優秀な後輩で私も嬉しく思うので、どうぞ『先輩離れ』してください
「そうだ、先輩。お互いに1冊ずつ選んで勧め合いませんか?」
「………」
「先輩?」
急に顔を覗き込まれ、驚いてしまった。考え込んでしまっていたらしく、彼は不安そうな顔で私を見つめていた。
「あ、はは、ごめんね。ちょっと気になる本があったから見てた」
「それならいいですが…」
「あ、で、何だっけ?」
「お互いに1冊ずつおすすめの本を選ばないか、という提案です」
「それ、いいじゃない。面白そう」
早速、一ノ瀬君に選ぶための本を探す。読んだことがある本で印象に残っていて、尚且つ一ノ瀬君が好きそうな…

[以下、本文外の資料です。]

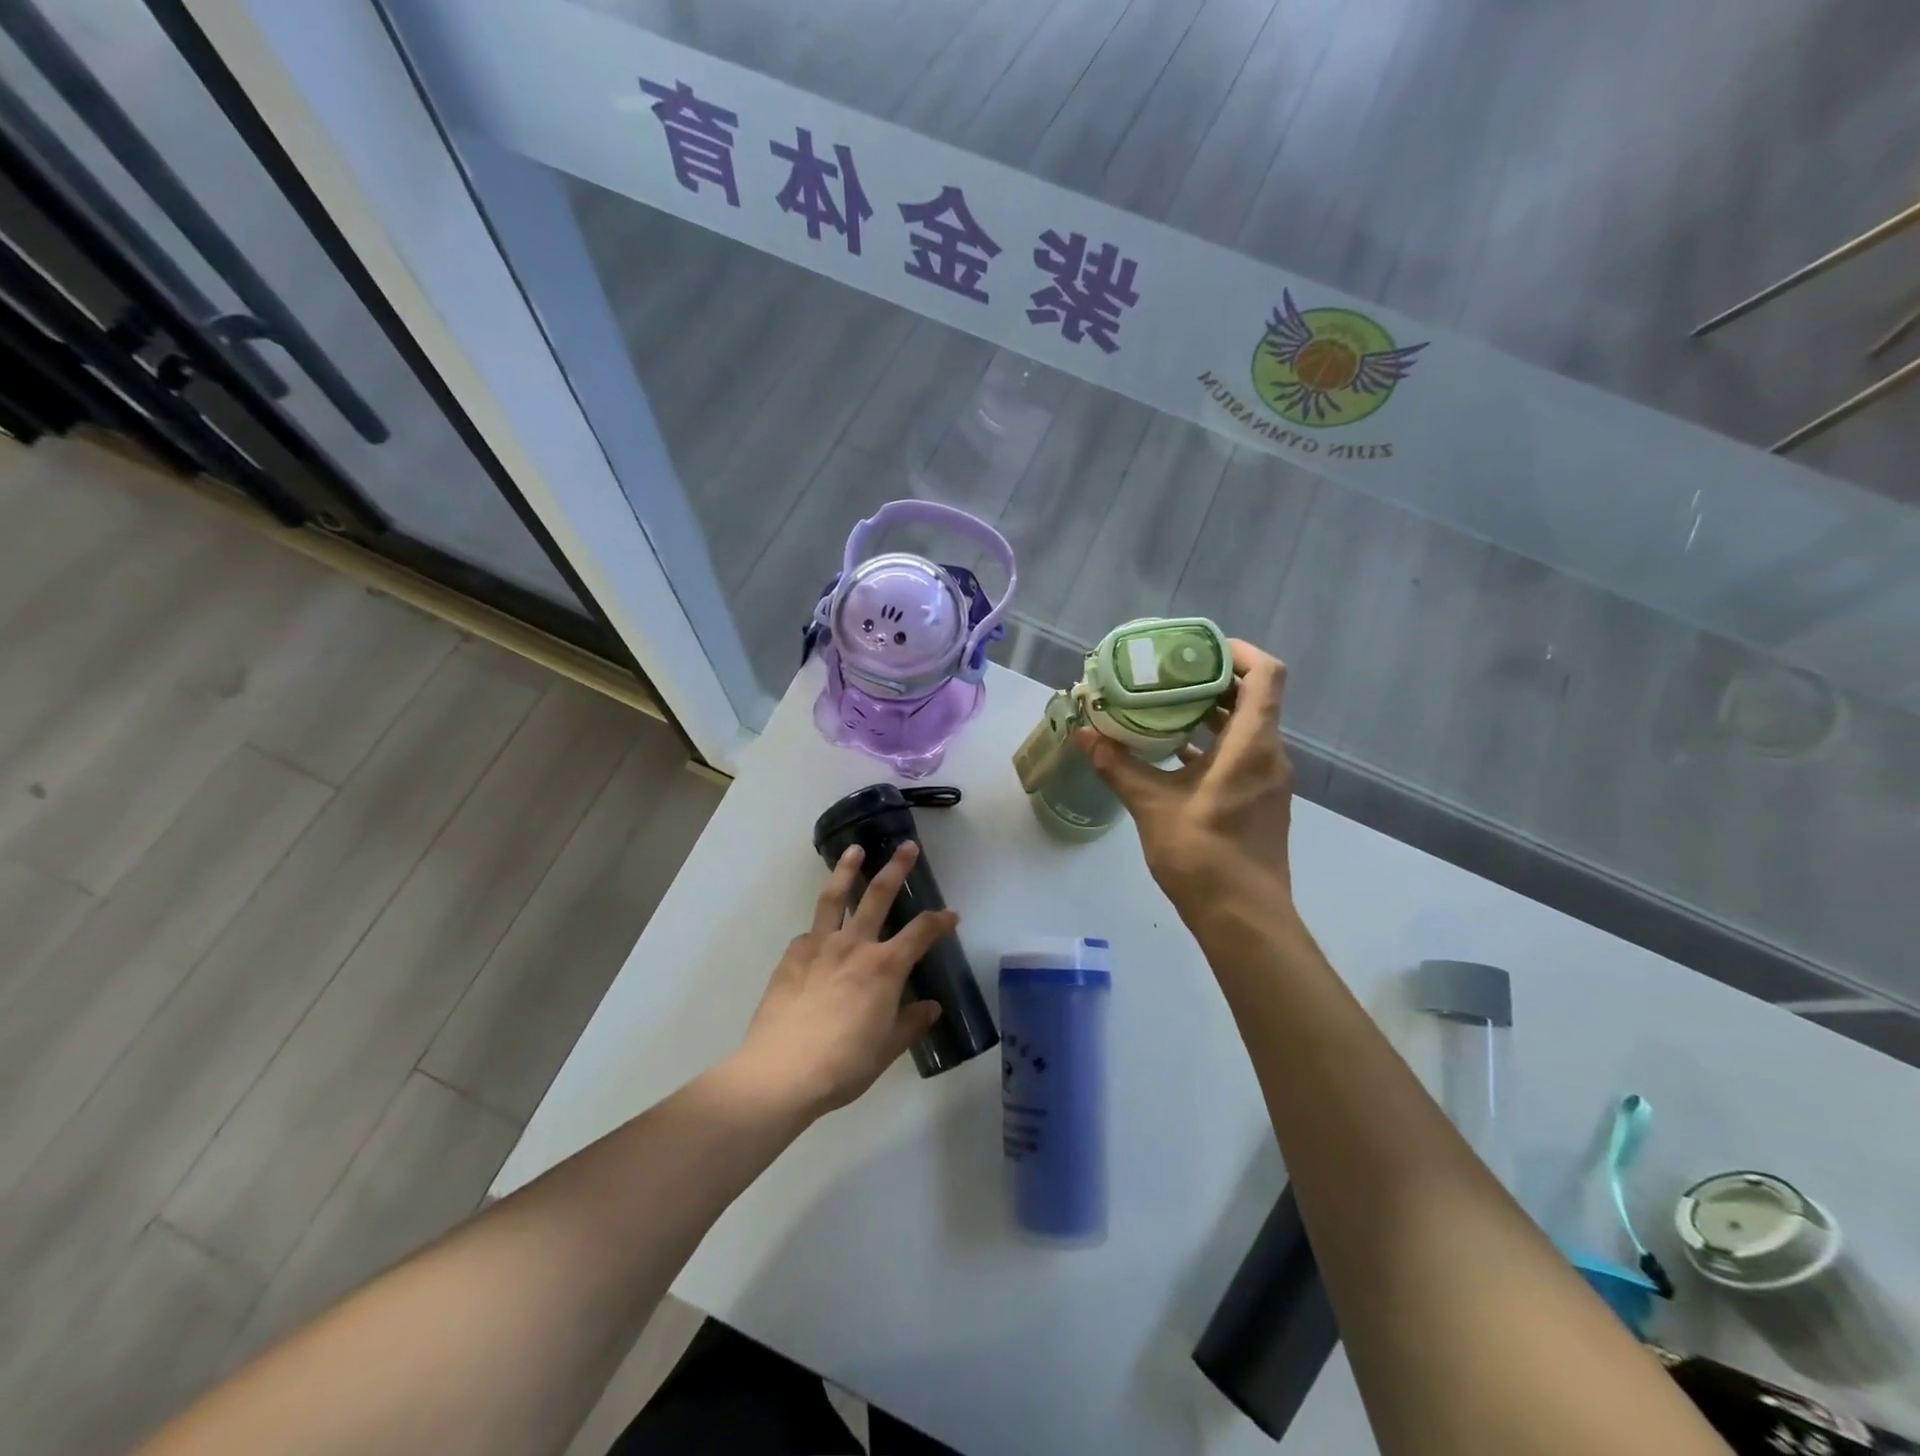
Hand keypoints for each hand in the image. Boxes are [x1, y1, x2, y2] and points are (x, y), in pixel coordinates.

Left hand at [736, 842, 955, 1116]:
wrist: (780, 1073)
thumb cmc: (843, 1065)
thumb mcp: (886, 1049)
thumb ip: (910, 1023)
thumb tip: (931, 1008)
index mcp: (884, 967)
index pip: (921, 932)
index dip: (940, 921)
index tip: (952, 915)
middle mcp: (854, 945)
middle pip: (878, 895)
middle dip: (896, 869)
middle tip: (907, 847)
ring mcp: (819, 947)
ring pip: (835, 897)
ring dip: (846, 870)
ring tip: (853, 849)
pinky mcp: (791, 957)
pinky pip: (808, 933)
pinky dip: (818, 928)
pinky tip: (817, 934)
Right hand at [1079, 640, 1295, 924]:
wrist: (1243, 918)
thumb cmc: (1202, 855)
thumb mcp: (1152, 805)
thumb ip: (1118, 765)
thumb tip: (1084, 734)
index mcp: (1252, 746)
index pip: (1265, 675)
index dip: (1237, 651)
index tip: (1196, 649)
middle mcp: (1269, 755)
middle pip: (1253, 698)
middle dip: (1211, 680)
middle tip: (1165, 674)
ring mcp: (1268, 780)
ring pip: (1246, 728)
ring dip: (1209, 713)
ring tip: (1162, 706)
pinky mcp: (1260, 800)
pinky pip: (1241, 755)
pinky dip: (1212, 744)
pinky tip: (1172, 752)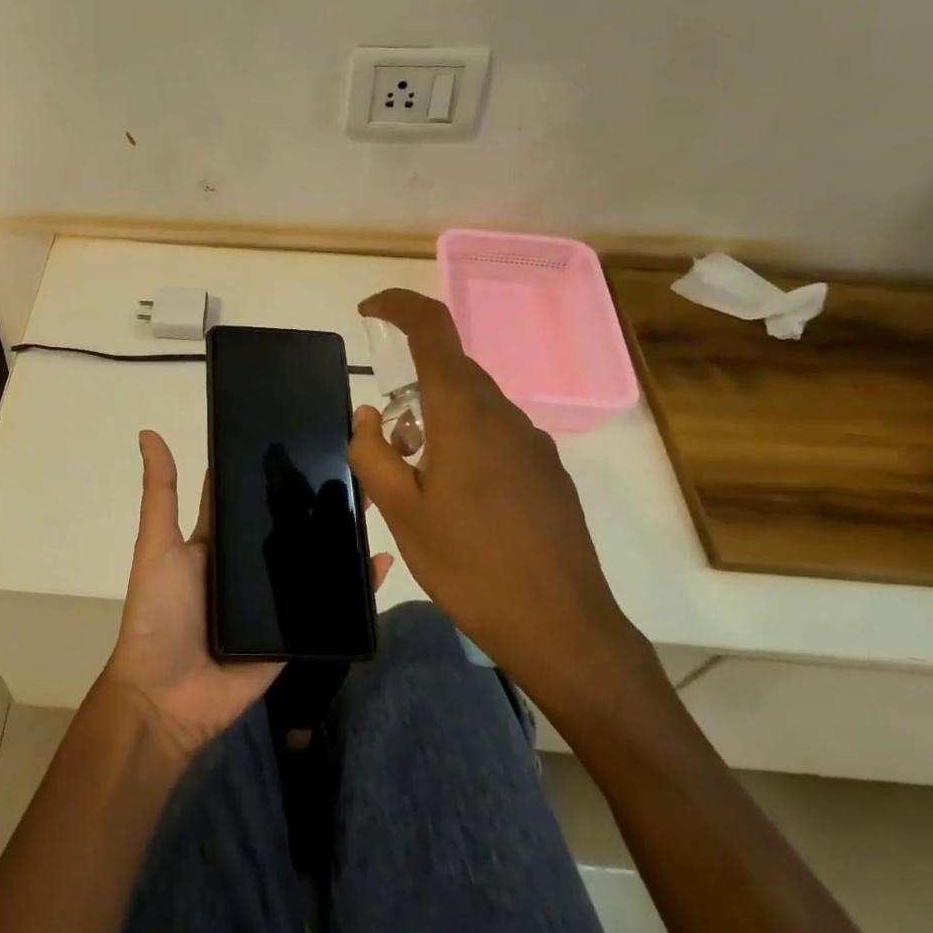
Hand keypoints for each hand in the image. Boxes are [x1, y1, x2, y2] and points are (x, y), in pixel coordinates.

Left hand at [104, 431, 391, 762]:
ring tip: (377, 500)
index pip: (248, 496)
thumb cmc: (158, 614)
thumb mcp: (157, 545)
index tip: (305, 433)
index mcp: (217, 541)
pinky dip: (356, 587)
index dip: (271, 468)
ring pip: (314, 559)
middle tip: (355, 463)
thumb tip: (148, 432)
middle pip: (288, 525)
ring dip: (342, 534)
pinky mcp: (295, 633)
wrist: (167, 699)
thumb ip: (160, 493)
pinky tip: (382, 561)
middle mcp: (248, 565)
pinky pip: (330, 606)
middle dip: (317, 496)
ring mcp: (274, 600)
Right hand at [347, 289, 647, 711]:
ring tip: (419, 480)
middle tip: (387, 441)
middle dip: (411, 384)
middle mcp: (504, 414)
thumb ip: (374, 454)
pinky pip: (497, 434)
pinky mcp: (549, 471)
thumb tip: (369, 416)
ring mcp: (533, 442)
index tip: (369, 311)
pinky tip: (461, 500)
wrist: (563, 627)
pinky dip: (467, 442)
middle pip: (452, 369)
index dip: (399, 305)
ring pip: (474, 404)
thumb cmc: (471, 566)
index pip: (434, 328)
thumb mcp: (401, 514)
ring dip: (438, 419)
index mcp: (464, 414)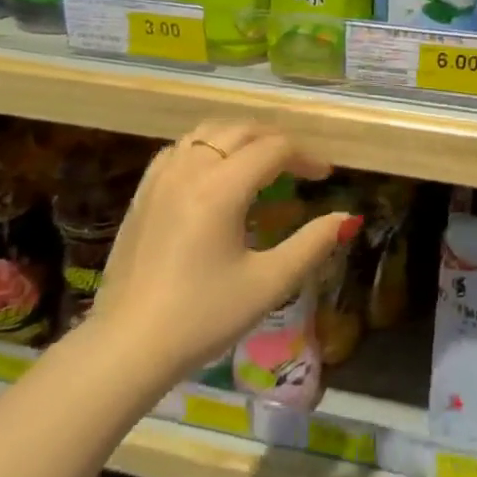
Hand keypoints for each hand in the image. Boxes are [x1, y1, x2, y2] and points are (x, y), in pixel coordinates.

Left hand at [83, 119, 357, 384]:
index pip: (273, 149)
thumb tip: (347, 218)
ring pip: (207, 133)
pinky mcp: (142, 193)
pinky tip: (215, 171)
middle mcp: (189, 170)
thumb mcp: (268, 284)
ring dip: (241, 137)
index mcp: (221, 188)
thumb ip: (312, 244)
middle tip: (300, 165)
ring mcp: (160, 179)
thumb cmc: (203, 316)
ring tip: (262, 161)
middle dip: (276, 140)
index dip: (306, 157)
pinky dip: (207, 147)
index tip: (325, 177)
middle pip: (240, 131)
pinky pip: (180, 149)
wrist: (128, 345)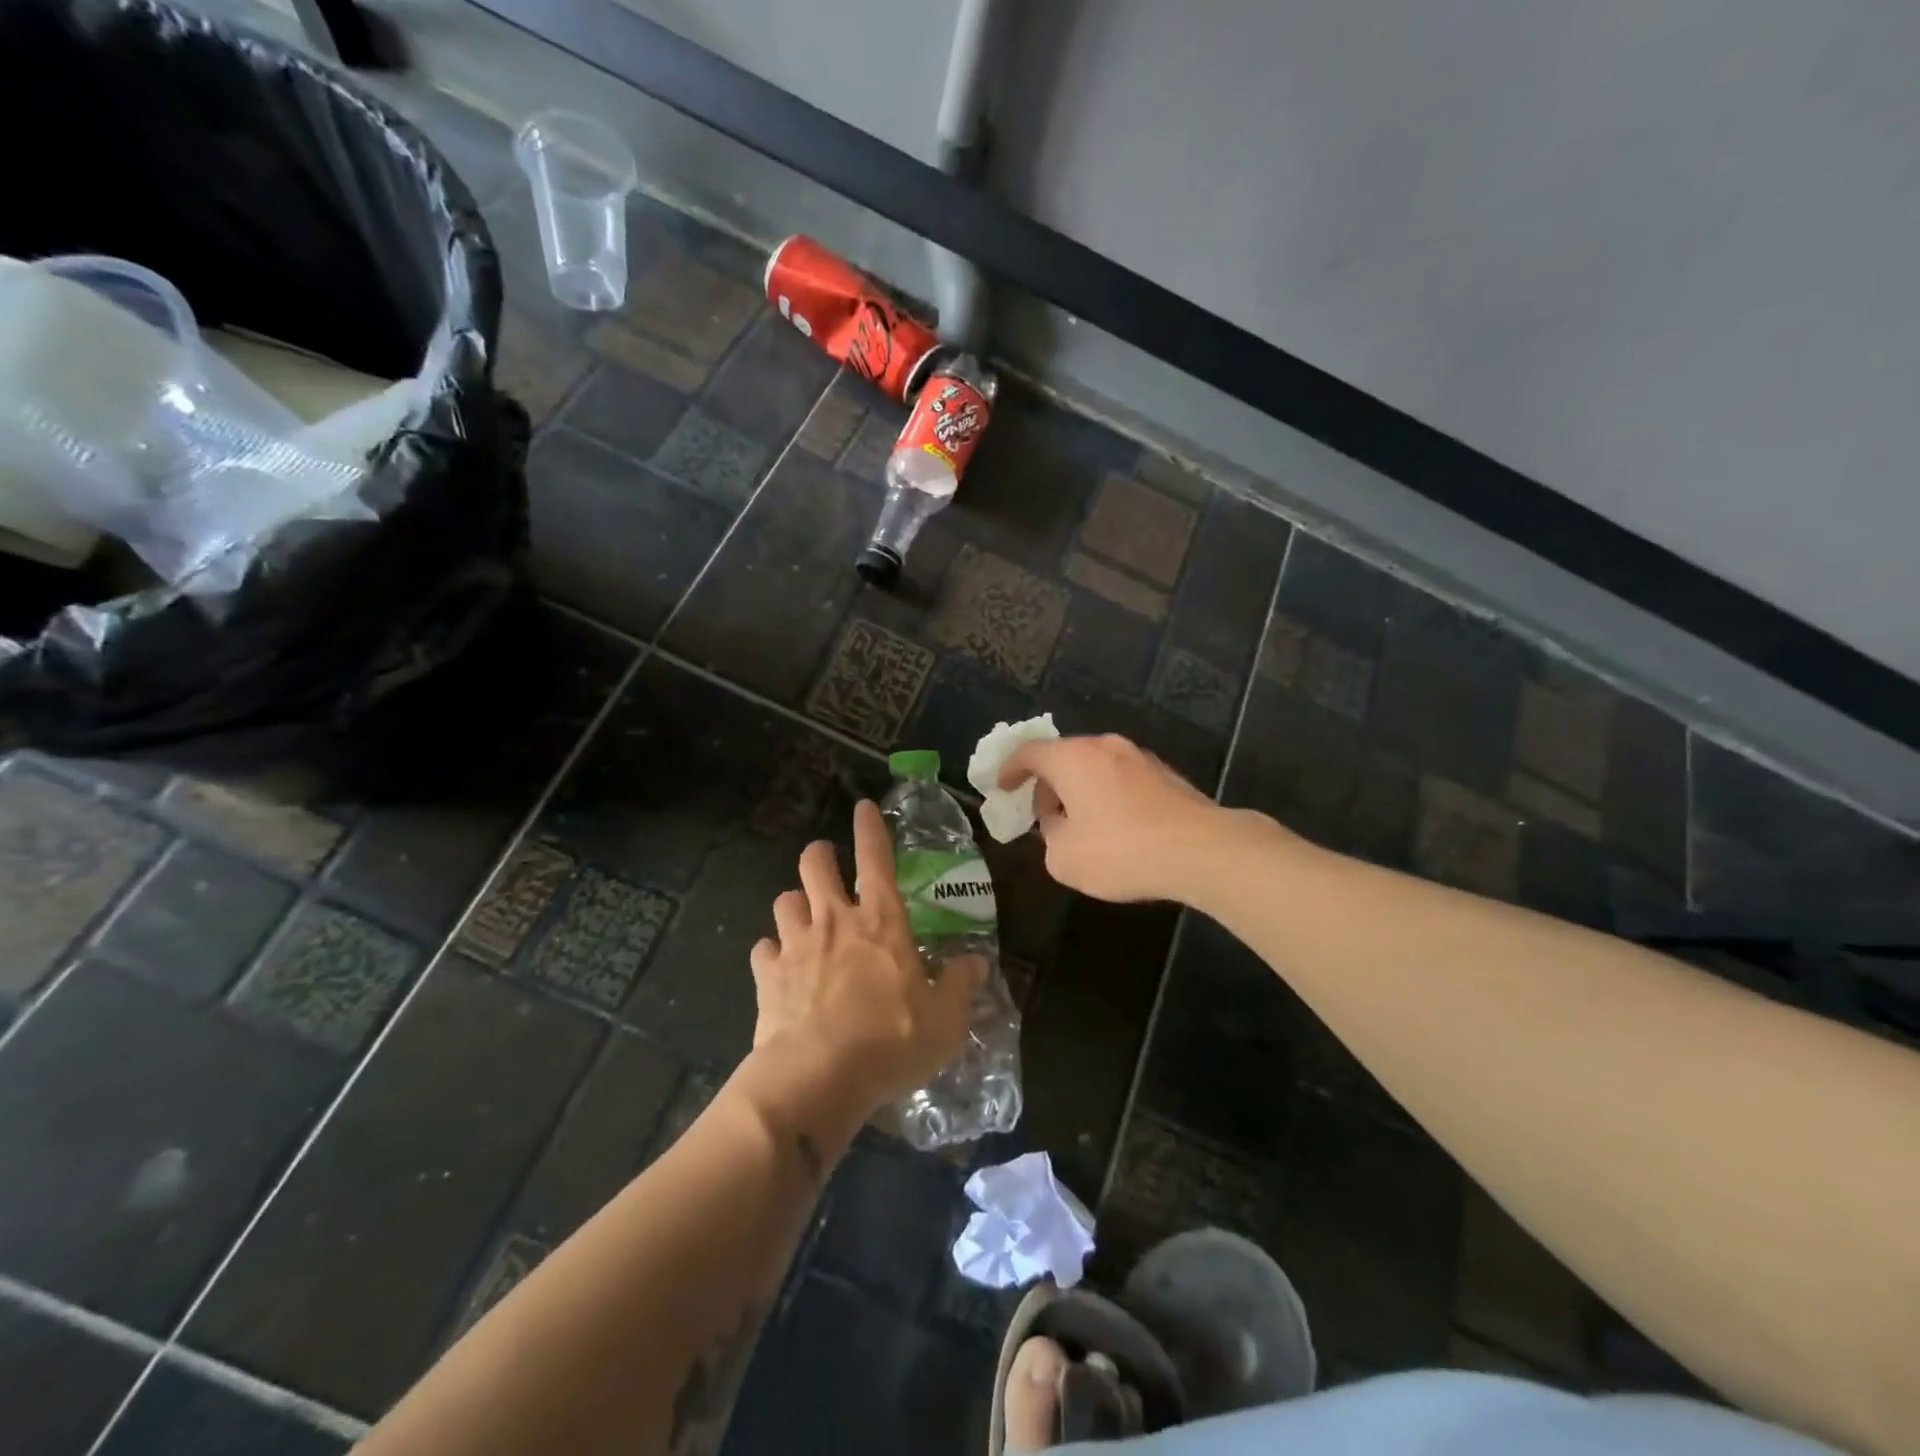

(ミステリー物とかいいのかしら。それとも、サスペンス?恋愛系を読んでいるイメージは無いのよね)
「決まりました?」
「2択まで絞ったけど、、」
「ふふっ、慌てなくていいですよ」
「先に席に戻ってもらっていいわよ。多分すぐに戻るから」
分かりました、という声と共に、彼は席に戻った。その背を見送りながら、なんとか1冊に厳選したのだった。